■ 原文抜粋
応募者の親が定時で帰ってくるような場合、残業が多い環境を心配し内定辞退や退社につながる可能性があります。

勤務時間について、業界の常識も交えながら、あらかじめ親に確認を取っておくと安心です。休日や有給制度についてもしっかり伝えておきましょう。


事例5:企業の財務状況を理由に親が辞退を促した

企業によっては財務状況が悪い場合があります。

内定先企業の情報を調べた結果、倒産するのでは? という不安を覚えた親から辞退を促されるケースが少なくありません。

しかし、将来へ投資した結果、一時的に財務状況が悪い場合もあります。なぜ現在の財務状況なのか、将来はどのように事業展開していく予定なのか、理由を伝えて辞退を未然に防ぎましょう。


事例6:オヤカクしない企業は常識がないだと言われた

オヤカクという言葉が知られるようになった結果、
「オヤカクをきちんとしない企業は常識がない」
と言われ、内定受諾につながらなかったケースです。

この傾向は、今後も多くなると思われます。
採用したい求職者にはすべてオヤカクしておくと、企業イメージアップにつながるでしょう。


具体的なオヤカクの対策

安心して入社してもらうために、オヤカク対策が求められています。
どのような対策が必要なのか、具体的にみてみましょう。

  1. 資料を送付する 
  2. 企業サイトのイメージアップ 
  3. 自社商品やサービスを知ってもらう 
  4. 親に手紙を送付する 
  5. 親と直接会う時間を作る


1. 資料を送付する

企業情報を知ってもらうため、応募者の親に対して、会社案内や採用案内などのパンフレット、DVDなどを事前に送付しましょう。

■ 一覧
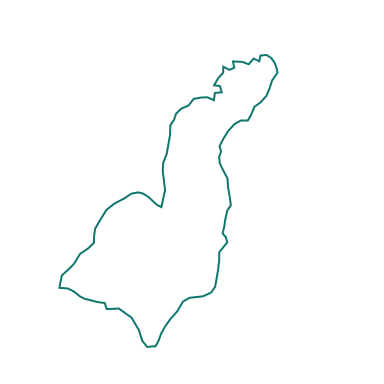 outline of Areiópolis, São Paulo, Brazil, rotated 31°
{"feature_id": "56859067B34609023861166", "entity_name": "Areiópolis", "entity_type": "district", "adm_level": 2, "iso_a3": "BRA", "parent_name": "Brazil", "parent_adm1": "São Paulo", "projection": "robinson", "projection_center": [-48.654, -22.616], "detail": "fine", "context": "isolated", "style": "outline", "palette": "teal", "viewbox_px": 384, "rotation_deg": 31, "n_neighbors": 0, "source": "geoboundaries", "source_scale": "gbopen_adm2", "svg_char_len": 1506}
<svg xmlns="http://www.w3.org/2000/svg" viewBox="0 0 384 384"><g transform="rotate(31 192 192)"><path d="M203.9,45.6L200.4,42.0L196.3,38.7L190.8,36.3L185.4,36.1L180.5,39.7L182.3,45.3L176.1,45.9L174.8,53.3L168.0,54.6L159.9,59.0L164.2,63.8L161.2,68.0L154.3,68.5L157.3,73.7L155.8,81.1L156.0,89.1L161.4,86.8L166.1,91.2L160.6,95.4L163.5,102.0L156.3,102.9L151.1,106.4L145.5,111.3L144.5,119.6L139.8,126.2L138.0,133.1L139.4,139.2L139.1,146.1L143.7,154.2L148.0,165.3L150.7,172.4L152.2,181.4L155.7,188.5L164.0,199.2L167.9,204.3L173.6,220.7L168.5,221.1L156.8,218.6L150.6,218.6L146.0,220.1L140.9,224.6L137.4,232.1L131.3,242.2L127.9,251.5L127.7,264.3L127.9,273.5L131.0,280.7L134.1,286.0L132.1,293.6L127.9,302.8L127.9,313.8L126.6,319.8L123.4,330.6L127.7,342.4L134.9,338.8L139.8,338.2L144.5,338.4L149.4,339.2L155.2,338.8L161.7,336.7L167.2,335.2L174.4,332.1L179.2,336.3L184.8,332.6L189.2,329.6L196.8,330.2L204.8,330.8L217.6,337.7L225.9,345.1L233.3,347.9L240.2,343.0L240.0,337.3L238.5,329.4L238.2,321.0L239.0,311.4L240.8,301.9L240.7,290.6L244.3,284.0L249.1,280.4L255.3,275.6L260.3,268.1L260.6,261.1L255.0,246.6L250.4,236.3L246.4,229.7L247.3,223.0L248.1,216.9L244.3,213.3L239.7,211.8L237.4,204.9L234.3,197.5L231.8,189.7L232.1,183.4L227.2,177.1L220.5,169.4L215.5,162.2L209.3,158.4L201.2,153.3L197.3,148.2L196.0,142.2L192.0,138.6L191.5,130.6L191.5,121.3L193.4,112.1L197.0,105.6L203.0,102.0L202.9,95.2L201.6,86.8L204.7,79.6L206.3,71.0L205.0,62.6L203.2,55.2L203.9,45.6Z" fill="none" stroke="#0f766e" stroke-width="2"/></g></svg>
==
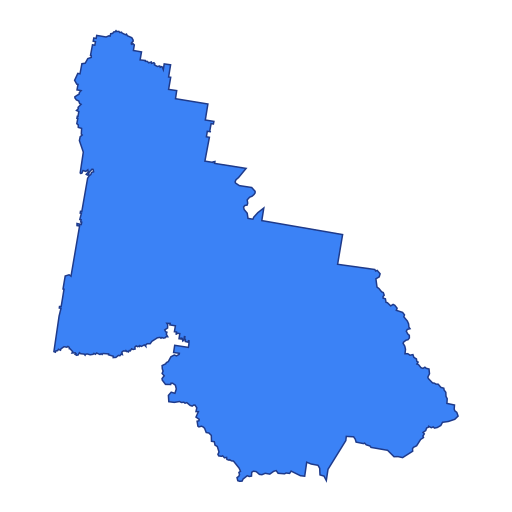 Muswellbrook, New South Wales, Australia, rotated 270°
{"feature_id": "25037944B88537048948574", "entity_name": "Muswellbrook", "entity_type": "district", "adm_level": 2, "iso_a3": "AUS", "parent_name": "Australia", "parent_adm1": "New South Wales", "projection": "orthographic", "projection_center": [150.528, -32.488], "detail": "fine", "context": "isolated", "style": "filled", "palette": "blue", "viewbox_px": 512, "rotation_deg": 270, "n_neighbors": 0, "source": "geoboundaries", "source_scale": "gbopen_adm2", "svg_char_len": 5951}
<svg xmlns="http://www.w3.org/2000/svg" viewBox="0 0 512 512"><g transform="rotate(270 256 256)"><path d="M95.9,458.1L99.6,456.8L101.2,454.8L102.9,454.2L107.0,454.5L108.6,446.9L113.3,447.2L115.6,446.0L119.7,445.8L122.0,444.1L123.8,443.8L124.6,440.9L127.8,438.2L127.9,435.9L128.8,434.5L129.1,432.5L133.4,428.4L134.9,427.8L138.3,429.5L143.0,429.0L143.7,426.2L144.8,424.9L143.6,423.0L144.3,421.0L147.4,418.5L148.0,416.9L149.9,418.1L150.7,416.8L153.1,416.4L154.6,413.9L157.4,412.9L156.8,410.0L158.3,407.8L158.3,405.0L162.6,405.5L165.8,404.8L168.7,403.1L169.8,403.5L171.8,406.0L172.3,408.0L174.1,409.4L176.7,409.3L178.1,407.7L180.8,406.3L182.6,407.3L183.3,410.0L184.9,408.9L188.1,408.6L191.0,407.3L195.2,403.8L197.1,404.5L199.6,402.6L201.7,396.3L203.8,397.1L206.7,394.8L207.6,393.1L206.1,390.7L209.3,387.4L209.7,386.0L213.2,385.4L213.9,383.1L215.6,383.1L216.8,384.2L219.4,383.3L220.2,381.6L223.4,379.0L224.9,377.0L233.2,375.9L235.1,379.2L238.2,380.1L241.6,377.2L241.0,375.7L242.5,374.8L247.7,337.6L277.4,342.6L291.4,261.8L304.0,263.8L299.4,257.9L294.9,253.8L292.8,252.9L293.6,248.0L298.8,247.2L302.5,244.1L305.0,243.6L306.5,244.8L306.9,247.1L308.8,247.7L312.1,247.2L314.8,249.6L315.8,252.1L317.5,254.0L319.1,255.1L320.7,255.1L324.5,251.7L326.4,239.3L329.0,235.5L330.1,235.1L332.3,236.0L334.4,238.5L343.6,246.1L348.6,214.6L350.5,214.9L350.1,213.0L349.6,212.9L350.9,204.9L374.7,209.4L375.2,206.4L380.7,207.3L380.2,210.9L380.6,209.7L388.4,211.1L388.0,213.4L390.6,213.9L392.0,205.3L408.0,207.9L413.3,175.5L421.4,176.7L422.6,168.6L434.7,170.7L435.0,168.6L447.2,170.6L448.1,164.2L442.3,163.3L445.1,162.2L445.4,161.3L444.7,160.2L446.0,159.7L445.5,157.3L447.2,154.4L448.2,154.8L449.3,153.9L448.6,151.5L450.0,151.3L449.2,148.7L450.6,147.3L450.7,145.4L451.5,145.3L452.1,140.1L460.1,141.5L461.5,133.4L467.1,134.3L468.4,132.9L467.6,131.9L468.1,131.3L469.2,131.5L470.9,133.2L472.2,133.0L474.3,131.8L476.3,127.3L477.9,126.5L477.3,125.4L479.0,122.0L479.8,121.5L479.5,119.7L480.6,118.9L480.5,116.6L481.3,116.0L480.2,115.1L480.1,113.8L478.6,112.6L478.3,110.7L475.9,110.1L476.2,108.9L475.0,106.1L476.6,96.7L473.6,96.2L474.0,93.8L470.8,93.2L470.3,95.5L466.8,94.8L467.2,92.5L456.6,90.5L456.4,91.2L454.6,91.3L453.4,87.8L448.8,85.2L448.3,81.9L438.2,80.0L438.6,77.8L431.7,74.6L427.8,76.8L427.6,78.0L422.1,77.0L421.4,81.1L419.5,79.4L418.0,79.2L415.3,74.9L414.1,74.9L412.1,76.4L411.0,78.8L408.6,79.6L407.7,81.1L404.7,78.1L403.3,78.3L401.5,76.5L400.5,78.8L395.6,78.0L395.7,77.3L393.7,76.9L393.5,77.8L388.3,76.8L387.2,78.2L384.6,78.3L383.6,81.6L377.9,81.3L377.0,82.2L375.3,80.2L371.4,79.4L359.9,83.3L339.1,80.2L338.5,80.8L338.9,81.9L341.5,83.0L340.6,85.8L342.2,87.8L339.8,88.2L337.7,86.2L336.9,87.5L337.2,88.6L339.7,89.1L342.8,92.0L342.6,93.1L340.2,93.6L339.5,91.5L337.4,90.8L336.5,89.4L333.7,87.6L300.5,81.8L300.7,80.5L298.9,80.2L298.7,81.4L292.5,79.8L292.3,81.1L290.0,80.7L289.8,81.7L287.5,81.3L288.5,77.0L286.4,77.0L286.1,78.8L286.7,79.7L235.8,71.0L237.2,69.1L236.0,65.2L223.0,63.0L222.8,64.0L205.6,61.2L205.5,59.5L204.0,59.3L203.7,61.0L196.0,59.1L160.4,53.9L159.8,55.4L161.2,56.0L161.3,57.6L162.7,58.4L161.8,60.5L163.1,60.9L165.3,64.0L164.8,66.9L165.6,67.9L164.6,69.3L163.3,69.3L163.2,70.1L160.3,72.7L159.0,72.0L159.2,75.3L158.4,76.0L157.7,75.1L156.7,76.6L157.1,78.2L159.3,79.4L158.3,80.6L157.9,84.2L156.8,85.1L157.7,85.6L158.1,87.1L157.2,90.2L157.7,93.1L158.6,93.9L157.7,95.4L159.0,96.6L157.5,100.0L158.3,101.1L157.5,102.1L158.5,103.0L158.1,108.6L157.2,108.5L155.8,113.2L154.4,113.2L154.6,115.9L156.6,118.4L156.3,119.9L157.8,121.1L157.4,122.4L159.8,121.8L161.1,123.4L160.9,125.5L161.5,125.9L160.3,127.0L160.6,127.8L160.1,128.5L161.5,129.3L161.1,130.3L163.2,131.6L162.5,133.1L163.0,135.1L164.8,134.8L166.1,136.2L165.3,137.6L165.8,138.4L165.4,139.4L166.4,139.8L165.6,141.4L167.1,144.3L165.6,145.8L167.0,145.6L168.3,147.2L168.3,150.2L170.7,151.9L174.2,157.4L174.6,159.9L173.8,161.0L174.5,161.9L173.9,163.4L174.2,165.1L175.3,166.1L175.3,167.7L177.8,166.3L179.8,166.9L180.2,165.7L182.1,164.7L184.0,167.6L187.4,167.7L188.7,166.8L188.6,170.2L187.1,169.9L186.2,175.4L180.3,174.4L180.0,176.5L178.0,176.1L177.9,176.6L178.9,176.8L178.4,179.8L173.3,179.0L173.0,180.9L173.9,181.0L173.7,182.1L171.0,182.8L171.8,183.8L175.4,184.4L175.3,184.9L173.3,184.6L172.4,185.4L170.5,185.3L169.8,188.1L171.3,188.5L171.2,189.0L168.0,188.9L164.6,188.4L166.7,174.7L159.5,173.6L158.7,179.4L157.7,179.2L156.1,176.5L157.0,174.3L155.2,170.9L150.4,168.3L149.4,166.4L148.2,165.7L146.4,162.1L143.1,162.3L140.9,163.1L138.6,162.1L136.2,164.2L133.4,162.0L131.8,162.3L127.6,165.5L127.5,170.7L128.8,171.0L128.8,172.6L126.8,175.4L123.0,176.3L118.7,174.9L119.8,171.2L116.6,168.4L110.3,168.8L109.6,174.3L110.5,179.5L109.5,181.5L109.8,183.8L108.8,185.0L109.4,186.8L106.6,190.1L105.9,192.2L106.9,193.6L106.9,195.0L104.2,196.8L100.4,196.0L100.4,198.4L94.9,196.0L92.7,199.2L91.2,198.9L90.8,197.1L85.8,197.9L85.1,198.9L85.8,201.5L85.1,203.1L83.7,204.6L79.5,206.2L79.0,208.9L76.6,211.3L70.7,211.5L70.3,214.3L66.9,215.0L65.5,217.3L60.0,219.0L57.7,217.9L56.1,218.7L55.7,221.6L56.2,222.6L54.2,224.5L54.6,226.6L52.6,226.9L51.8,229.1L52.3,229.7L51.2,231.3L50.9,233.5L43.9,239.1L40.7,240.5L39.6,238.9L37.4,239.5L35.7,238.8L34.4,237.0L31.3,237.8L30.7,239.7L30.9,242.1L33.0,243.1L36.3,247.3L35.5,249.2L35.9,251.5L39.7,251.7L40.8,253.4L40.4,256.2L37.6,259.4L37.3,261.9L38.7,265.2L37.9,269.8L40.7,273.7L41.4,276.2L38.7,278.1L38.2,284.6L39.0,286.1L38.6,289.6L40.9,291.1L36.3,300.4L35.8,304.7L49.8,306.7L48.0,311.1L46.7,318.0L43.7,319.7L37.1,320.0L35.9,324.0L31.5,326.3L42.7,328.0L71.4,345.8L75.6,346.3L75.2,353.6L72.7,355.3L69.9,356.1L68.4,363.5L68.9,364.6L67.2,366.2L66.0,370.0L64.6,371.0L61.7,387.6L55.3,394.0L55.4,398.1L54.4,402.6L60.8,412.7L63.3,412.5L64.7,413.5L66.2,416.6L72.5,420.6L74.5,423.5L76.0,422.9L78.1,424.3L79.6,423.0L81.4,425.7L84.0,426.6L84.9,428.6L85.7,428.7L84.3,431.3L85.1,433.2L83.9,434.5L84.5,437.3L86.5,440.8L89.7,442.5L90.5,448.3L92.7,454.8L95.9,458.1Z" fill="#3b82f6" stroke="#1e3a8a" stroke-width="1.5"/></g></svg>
==
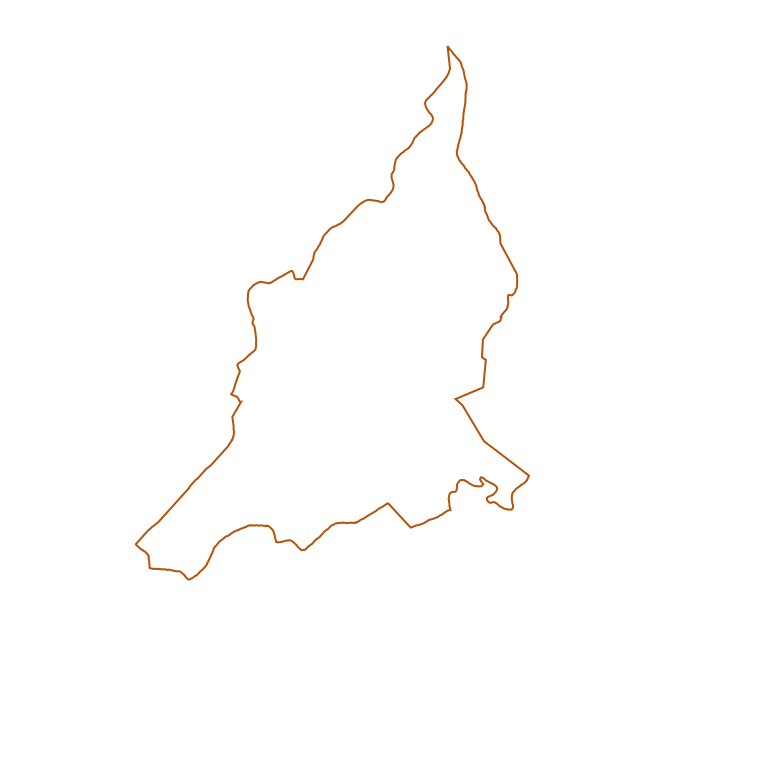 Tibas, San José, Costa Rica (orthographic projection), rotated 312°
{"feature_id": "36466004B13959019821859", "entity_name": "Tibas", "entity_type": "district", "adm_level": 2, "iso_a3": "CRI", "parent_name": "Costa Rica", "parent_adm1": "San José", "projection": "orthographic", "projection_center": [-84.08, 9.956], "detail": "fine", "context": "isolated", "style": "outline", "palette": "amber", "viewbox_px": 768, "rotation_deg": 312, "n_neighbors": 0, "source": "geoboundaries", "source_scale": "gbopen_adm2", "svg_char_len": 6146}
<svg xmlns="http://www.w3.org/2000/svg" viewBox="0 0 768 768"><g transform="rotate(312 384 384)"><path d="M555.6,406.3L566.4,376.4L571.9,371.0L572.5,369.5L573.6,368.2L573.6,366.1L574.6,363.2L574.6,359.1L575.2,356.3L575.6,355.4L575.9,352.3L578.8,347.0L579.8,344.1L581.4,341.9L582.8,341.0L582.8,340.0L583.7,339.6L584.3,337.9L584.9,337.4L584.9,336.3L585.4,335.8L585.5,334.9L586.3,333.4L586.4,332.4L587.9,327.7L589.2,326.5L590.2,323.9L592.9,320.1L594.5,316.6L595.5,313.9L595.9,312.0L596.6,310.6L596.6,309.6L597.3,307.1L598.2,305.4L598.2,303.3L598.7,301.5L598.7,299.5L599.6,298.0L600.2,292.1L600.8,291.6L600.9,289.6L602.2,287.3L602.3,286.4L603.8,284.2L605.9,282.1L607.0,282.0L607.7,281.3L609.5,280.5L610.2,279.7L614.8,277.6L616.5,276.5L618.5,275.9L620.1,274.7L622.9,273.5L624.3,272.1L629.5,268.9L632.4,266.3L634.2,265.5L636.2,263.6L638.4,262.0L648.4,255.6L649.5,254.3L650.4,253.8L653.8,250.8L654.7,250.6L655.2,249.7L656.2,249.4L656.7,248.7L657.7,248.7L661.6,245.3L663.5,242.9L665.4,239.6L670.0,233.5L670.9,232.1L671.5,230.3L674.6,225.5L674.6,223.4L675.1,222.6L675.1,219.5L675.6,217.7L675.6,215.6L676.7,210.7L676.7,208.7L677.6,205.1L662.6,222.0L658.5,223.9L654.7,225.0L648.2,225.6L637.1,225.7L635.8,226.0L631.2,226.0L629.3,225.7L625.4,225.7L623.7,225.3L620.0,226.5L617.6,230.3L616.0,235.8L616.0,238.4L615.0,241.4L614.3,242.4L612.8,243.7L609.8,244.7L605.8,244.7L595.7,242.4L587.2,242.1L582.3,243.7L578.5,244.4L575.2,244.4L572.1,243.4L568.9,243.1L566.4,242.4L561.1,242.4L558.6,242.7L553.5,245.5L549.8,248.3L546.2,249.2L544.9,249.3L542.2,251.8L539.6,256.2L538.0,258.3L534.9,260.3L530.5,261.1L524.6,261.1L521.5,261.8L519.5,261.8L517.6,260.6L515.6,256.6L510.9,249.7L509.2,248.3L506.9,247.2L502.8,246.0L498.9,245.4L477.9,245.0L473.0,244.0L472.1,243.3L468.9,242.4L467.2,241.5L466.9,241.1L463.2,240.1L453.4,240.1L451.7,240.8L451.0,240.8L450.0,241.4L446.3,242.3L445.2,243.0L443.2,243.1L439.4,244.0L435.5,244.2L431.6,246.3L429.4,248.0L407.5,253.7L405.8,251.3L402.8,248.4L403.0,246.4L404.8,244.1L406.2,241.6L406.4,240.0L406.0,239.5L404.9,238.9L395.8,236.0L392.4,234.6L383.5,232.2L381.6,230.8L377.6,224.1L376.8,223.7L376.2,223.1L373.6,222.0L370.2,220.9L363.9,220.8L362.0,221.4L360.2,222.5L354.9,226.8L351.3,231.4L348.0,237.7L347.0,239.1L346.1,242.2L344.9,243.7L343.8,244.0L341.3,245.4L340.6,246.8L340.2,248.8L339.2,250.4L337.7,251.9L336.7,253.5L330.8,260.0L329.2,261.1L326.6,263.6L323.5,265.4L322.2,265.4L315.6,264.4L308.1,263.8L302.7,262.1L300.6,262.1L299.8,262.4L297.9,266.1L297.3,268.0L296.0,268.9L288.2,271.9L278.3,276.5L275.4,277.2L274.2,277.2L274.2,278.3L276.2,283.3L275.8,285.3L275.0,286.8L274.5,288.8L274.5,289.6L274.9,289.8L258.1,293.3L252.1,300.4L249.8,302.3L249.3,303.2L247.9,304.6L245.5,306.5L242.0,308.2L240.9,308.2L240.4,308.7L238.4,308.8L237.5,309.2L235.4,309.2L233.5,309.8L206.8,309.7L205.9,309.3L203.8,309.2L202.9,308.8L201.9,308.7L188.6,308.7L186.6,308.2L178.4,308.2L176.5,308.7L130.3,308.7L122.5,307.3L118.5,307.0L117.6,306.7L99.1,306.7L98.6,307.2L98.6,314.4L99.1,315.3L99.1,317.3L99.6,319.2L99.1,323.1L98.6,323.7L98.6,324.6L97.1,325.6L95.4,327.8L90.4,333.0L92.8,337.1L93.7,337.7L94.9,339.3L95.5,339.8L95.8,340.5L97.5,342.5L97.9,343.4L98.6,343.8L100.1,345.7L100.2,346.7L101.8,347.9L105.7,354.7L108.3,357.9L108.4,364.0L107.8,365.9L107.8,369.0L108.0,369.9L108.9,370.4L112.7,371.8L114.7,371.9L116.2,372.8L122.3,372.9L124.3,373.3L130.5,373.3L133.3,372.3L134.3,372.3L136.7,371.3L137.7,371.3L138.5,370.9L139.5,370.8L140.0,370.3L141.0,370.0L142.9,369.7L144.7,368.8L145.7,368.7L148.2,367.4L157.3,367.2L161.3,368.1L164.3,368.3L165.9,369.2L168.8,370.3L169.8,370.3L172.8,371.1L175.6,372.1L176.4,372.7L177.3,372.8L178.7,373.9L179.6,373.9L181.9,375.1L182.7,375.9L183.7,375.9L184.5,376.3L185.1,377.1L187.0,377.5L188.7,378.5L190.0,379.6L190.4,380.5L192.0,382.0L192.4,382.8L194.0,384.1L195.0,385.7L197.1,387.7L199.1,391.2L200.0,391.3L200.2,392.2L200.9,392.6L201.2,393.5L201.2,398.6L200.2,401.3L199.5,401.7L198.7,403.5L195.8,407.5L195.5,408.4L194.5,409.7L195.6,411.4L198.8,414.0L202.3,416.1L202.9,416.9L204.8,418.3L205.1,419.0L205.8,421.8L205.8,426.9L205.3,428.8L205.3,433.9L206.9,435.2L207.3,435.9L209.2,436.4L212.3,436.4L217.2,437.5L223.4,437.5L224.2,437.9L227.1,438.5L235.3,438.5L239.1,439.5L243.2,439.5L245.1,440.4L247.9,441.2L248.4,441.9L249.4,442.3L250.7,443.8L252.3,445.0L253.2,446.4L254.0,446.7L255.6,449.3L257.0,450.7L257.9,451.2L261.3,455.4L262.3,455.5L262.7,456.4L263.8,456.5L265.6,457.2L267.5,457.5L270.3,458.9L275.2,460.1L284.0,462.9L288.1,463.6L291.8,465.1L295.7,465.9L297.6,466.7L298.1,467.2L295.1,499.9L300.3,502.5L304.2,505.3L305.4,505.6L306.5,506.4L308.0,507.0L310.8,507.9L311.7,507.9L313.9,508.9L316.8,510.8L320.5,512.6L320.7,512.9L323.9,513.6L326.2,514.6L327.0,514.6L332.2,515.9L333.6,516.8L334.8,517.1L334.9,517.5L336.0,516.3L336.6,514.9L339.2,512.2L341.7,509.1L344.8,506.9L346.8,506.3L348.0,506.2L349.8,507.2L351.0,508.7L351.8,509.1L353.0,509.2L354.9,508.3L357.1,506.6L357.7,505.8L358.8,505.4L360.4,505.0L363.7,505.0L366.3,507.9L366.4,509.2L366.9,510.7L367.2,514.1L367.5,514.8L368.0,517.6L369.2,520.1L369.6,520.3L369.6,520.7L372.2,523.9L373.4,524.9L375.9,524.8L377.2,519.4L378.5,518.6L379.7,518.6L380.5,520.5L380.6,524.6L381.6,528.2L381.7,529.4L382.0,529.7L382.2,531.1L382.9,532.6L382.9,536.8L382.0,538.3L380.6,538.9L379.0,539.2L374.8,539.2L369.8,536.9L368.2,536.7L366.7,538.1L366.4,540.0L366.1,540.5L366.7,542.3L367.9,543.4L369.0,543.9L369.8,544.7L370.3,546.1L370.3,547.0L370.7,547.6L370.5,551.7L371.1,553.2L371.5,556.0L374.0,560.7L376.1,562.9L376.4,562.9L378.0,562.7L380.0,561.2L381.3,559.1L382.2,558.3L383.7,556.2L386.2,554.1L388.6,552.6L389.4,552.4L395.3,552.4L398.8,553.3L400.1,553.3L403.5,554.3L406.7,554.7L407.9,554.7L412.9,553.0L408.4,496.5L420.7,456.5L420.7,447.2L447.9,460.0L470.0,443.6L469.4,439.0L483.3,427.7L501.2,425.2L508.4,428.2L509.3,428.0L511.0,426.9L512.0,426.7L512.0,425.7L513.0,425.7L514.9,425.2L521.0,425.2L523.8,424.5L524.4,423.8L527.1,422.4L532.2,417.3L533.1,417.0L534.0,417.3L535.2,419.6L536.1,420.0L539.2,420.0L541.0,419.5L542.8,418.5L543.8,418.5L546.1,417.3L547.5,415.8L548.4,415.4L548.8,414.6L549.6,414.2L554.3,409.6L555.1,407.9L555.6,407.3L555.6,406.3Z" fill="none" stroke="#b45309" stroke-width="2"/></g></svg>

■ 課題内容
オヤカク対策についての文章から、「しかし、将来へ投資した結果、」で始まり「この傾向は、今後も多くなると思われます。」を含むところまでを、一字も変えずに書き写してください。 行は使わなくても差し支えありません。

■ 演習結果
しかし、将来へ投資した結果、一時的に財務状況が悪い場合もあります。なぜ現在の財務状況なのか、将来はどのように事業展開していく予定なのか、理由を伝えて辞退を未然に防ぎましょう。


事例6:オヤカクしない企業は常識がないだと言われた

オヤカクという言葉が知られるようになった結果、
「オヤカクをきちんとしない企業は常識がない」
と言われ、内定受諾につながらなかったケースです。

この傾向は、今後も多くなると思われます。